Course Outline: IL, Illinois College

By: Higher Education

Abstract: CS 160: Introduction to Computer Science I

Introduction to Computer Science I

    Instructor: Dr. Albert L. Crawford
    Office: Baxter 104C
    Office Hours: to be determined

    Pascal: Understanding Programming and Problems Solving, Ed. 4, by Douglas W. Nance

    Other materials:
    Students must have at least five 3.5" HD diskettes formatted. Students should also have two large manilla envelops to turn in assignments. It is suggested that students have a three ring notebook with pockets for this class to save assignments, handouts, and returned tests.  Study materials on Delphi will be furnished by the instructor.

    The Course
    Catalog Description:
    An introduction to the fundamental concepts of computer science. The social implications of computers and computer applications will be discussed. The concepts of structured programming, the representation of numbers in a computer, arrays, user interfaces, database files and abstract data types will be included. A strong emphasis will be given to the concepts of problem-solving. This course, along with CSC170, is the basis for the rest of the computer science curriculum. A programming language will be introduced.

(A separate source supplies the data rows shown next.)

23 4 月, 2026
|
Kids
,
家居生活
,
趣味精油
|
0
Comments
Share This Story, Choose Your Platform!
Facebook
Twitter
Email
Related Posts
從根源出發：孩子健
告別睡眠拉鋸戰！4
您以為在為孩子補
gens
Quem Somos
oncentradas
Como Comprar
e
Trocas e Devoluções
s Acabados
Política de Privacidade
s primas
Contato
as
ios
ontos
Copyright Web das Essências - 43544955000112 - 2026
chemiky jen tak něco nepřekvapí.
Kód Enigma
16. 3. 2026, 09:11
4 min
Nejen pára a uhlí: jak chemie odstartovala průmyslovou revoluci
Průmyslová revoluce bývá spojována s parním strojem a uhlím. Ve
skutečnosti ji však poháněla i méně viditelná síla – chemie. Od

    As indicated by the catalog description this course is the basis for all other computer science courses at Illinois College.  In this course you, the student, will learn the basics of problem solving using a computer. The primary tool for this course will be the Delphi programming environment. Delphi is a visual programming system based on object Pascal. As a visual programming language you will be able to use Delphi to quickly develop meaningful programs. By being based on Pascal you will be able to learn the principles of object oriented structured programming.

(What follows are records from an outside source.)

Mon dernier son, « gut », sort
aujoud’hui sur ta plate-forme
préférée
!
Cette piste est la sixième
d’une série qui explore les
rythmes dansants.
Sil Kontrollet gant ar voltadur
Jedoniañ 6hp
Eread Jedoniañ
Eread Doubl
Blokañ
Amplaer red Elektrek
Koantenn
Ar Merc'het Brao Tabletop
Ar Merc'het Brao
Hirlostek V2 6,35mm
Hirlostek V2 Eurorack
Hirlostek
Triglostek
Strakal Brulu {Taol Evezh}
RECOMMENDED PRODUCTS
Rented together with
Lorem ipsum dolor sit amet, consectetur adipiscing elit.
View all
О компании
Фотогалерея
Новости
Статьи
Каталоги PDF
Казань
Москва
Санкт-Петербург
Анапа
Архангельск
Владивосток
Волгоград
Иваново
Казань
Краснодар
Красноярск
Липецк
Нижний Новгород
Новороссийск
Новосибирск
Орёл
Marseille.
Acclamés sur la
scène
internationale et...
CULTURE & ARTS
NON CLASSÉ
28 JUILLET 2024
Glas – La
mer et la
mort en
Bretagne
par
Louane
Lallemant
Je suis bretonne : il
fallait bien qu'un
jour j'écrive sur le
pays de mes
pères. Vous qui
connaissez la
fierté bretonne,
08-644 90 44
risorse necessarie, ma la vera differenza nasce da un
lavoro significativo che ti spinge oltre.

    There will be two major lecture examinations and three lab tests throughout the semester. The lecture examinations will be weighted at 100 points each. The lab test will be weighted at 50 points each.  In addition, a comprehensive final will be given. It will be weighted at 150 points. Except in very rare cases, there will be no make-up exams given. If you have a problem with attending the scheduled exams, you must let your instructor know as soon as possible, and before the exam is scheduled to take place.

    There will be 120 to 150 points given for lab assignments. See "Lab Policies" for details.

    Program Assignments
    There will be a number of programming assignments that are to be completed outside of the lab times. These assignments will allow you to develop programs that demonstrate your full abilities. It also allows you to have the time to perfect your programs so that they are truely excellent programs. These will be robust, well documented, and user friendly. They will be weighted from 10 to 25 points each.

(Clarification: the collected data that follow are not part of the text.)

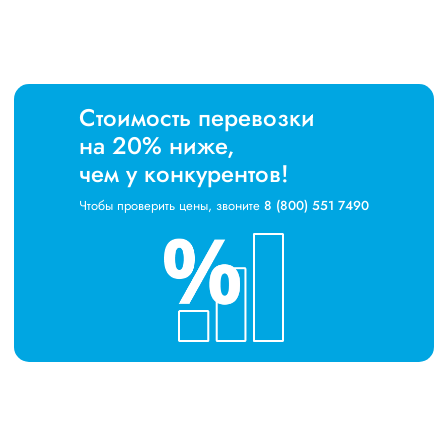
Стоимость перевозки
на 20% ниже,
чем у конкурентов!
Чтобы проверить цены, звоните
8 (800) 551 7490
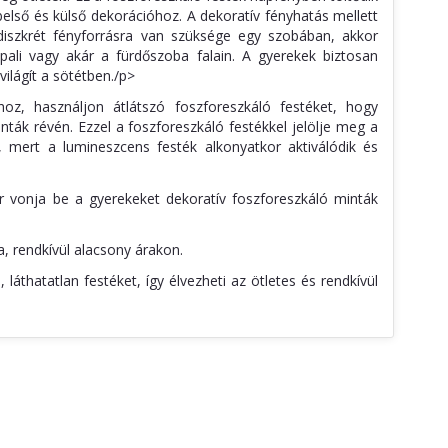
első és külső dekorációhoz. A dekoratív fényhatás mellett
diszkrét fényforrásra van szüksége egy szobában, akkor
pali vagy akár a fürdőszoba falain. A gyerekek biztosan
világít a sötétben./p>
hoz, használjon átlátszó foszforeszkáló festéket, hogy
ák révén. Ezzel a foszforeszkáló festékkel jelölje meg a
z, mert a lumineszcens festék alkonyatkor aktiválódik és
r vonja be a gyerekeket dekoratív foszforeszkáló minták
a, rendkívül alacsony árakon.
áthatatlan festéket, így élvezheti az ötletes és rendkívül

    Programming assignments are extremely important. Students not completing the programming assignments are not qualified to continue with computer science. Therefore it is a requirement that all assignments be completed prior to the end of the semester. All programming assignments will be due at the beginning of a class period. Any late assignments will give a 30% penalty if one class period late and a 60% penalty if two class periods late. Any programming assignment more than two class periods late will be given a grade of zero (0%). Any programming not turned in at all will be given a grade of -100% (a negative grade).

    There will be 0 to 10 in class quizzes given throughout the semester. These will be weighted from 10 to 20 points each. These may be either announced or unannounced. No makeup's will be given for quizzes.

    Students are expected to attend all regularly scheduled class sessions. Some of the material covered in the course is only available from the class lectures. If you miss a class, you are responsible for getting copies of notes, etc. from another student. The instructor will not provide this material for you. If you have a scheduled absence you must turn in all assignments on time, i.e. ahead of time if necessary. Students with excessive absences (total number of absences being more than one week of classes) may be dropped from the class with a grade of F.

    It is also important for you to be in class on time. Attendance will be taken at the beginning of class.  Anyone late will be considered absent for that class.  In addition no student may start a quiz late. Thus student late when a quiz is given will receive a grade of zero for that quiz.

    Each test, lab, etc. will have a weight attached to them.  Your weighted score will normally be calculated by taking your raw score, dividing by the maximum score then multiplying by the weight.  Your grade average is your total weighted scores divided by the total weights.  This will be the percentage on which grades will be based.

    All grades will be based on a 90, 80, 70, 60 percentage of all points for grades of A, B, C, and D. Any "curves" that will be placed on the grades will be made on the individual tests and not at the end of the semester.